Tallaksen bewies aber auch jetzt seinen Zug ins Große: er borgte sich sämtliche Kaffeemühlen der Nachbarschaft zusammen und ließ seinen ganzen Hausstand vier Tage lang von morgens bis abends mahlen. Dann konnte keiner mehr. – Und einer der Tallaksenbuben nahm die Skier, um die Mühle, die sie von Tönset'n geliehen, wieder zurückzubringen. Am Tage zuvor hatte es getaut, in der Nacht war Frost gekommen; an einigen Stellen trug die neue Kruste schon; zumeist aber brach sie unter dem Fuß ein. Unten am Bach häuften sich die Schneewehen bergehoch. Der Bub fuhr den Abhang hinab, ohne zu bremsen, bekam größeren Schuß, als er berechnet hatte, und fiel kopfüber in eine Wehe. Die Skier sausten nach rechts, die Kaffeemühle nach links; und als der Bub ihr nachkrabbeln wollte, krachte es unter ihm und begrub ihn mitsamt der Mühle. Der Bub buddelte sich heraus und machte sich ans Suchen, trampelte und brach immer wieder ein; aber die Mühle fand er nicht. So blieb ihm denn nichts anderes, als sich mit diesem Bescheid zu Tönset'ns Gehöft zu begeben.
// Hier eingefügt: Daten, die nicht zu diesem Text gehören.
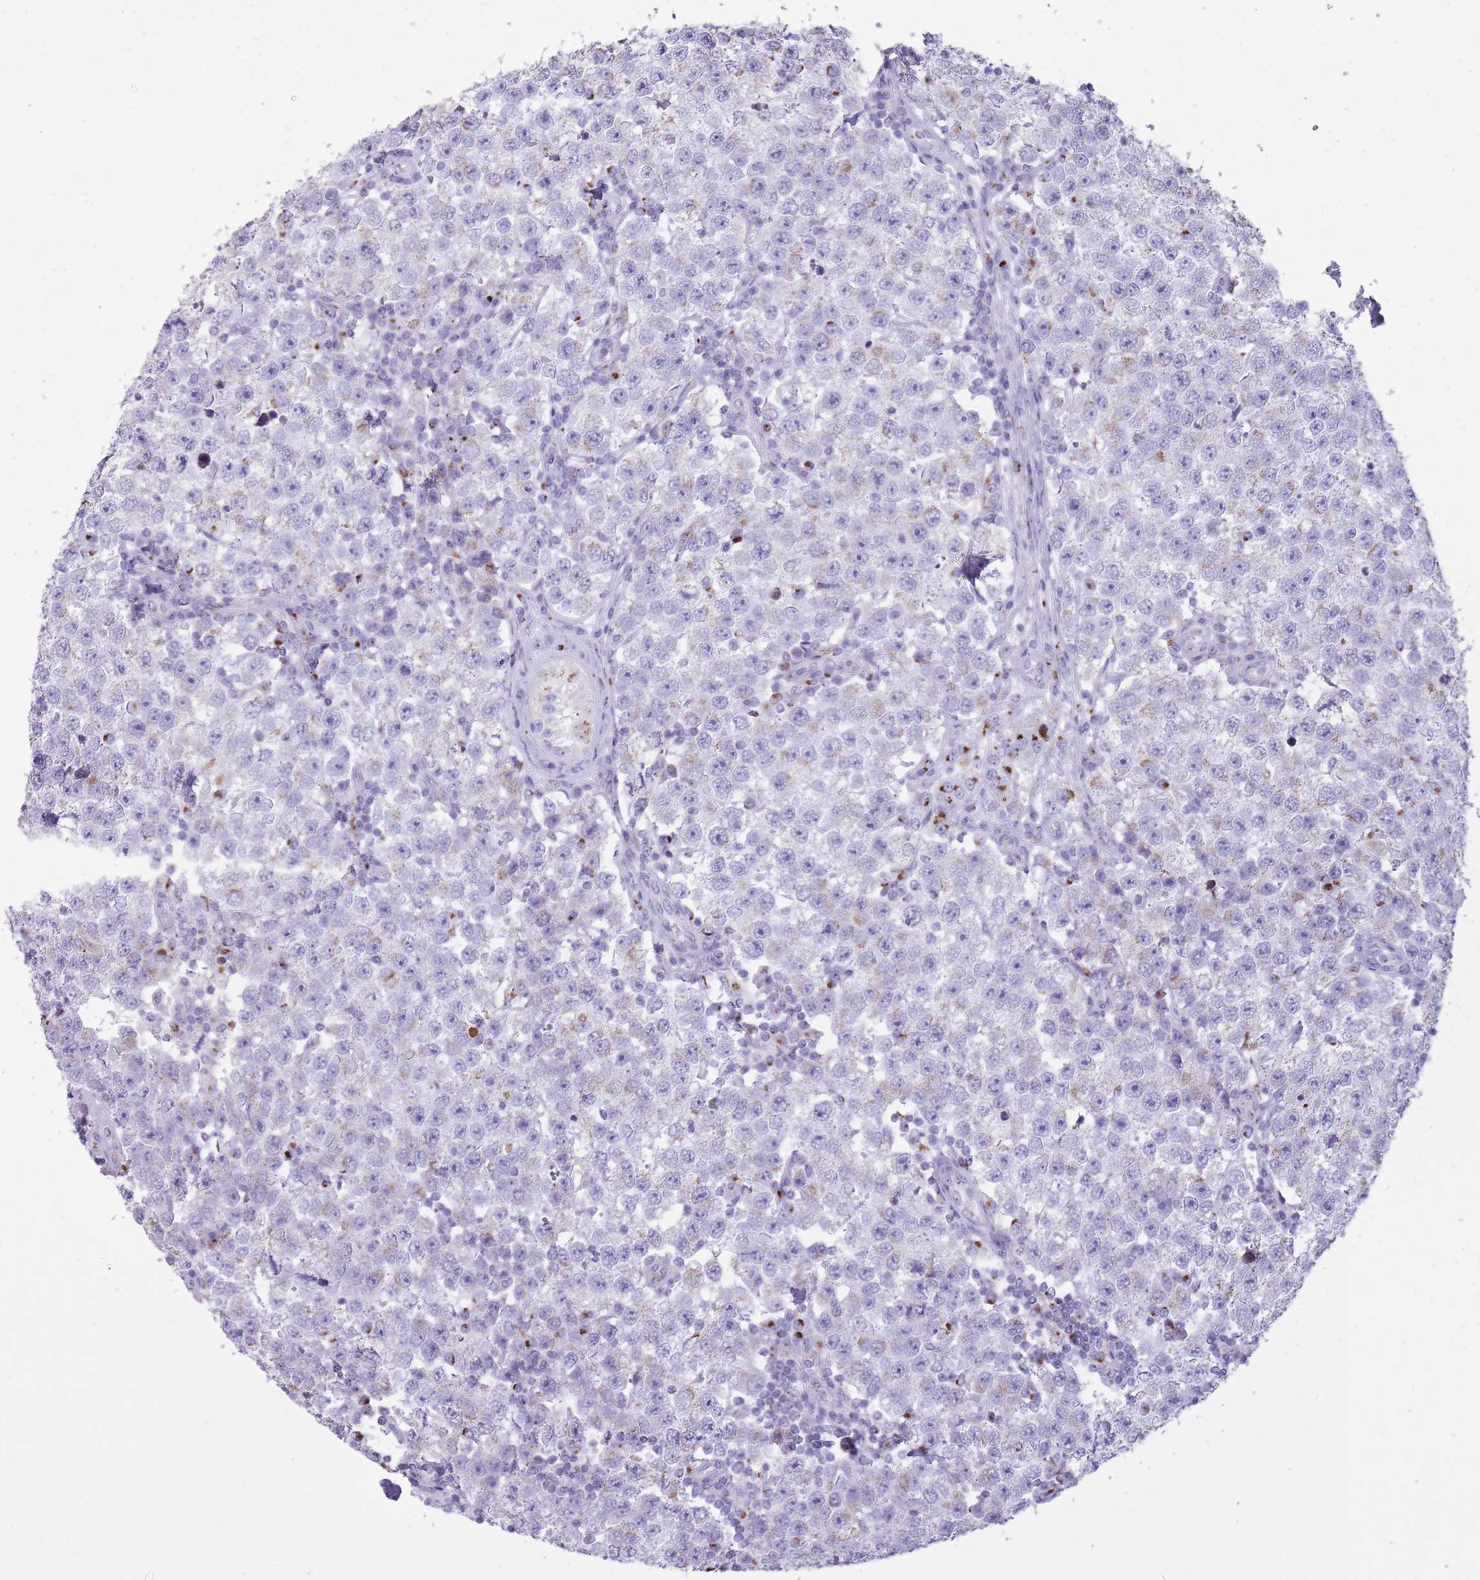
{"staining": {"intensity": "weak", "quantity": "<25%", "location": "cytoplasmic/membranous"}, "tissue": "testis cancer", "cell_type": "Tumor cells", "image_type": "cancer", "snomed": [{"axis": "morphology", "description": "Seminoma, NOS"}, {"axis": "topography", "description": "Testis"}], "caption": "The micrograph shows no significant positivity in tumor cells of testis seminoma.", "gene": "B4GALT2", "patient": {"sex": "male", "age": 34}}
»Du hast doch wohl nicht etwa die Kaffeemühle weggeschmissen?« fuhr Tönset'n auf.

Nein, lachte der Bub, akkurat weggeschmissen nicht; und er wisse auch genau, wo sie liege, – er könne sie bloß nicht finden!

»Grinsest du auch noch darüber, du Gimpel!« Tönset'n ergrimmte so sehr, daß er dem Buben eins hinters Ohr gab; zog sich sofort die Winterjacke an, rannte zu den Nachbarn und kommandierte sie ans Suchen, und dabei ließ er eine Äußerung fallen, die seither im Settlement zum geflügelten Wort geworden ist: »Ganz gleich, ob wir selber krepieren: wenn wir bloß die Mühle finden, – verstanden, Mannsleut!« –

Am schlimmsten aber war doch der Mangel an Brennwerk. Weder Holz noch Kohle war aufzutreiben. In allen Hütten drehten die Leute Heuwische.

Ganze Herden ersoffen im Schnee, verschwanden im ersten Herbststurm und wurden erst wieder gesehen, als im Frühjahr der Schnee schmolz, nachdem sie dort bereits sechs Monate gelegen hatten. Ein grausiger Anblick.

Und ähnlich erging es den Menschen. Die einen kamen auf die gleiche Weise um; andere holte der Husten. Ärztlichen Beistand gab es nicht; nicht einmal die alten Hausmittel standen zur Verfügung, weder Salbe noch Heilkräutertrank. Wo einer starb, wurde er in ein entbehrliches Stück Zeug gehüllt und einstweilen beiseite gestellt.

Im Frühling gab es rings in den Settlements viele Begräbnisse.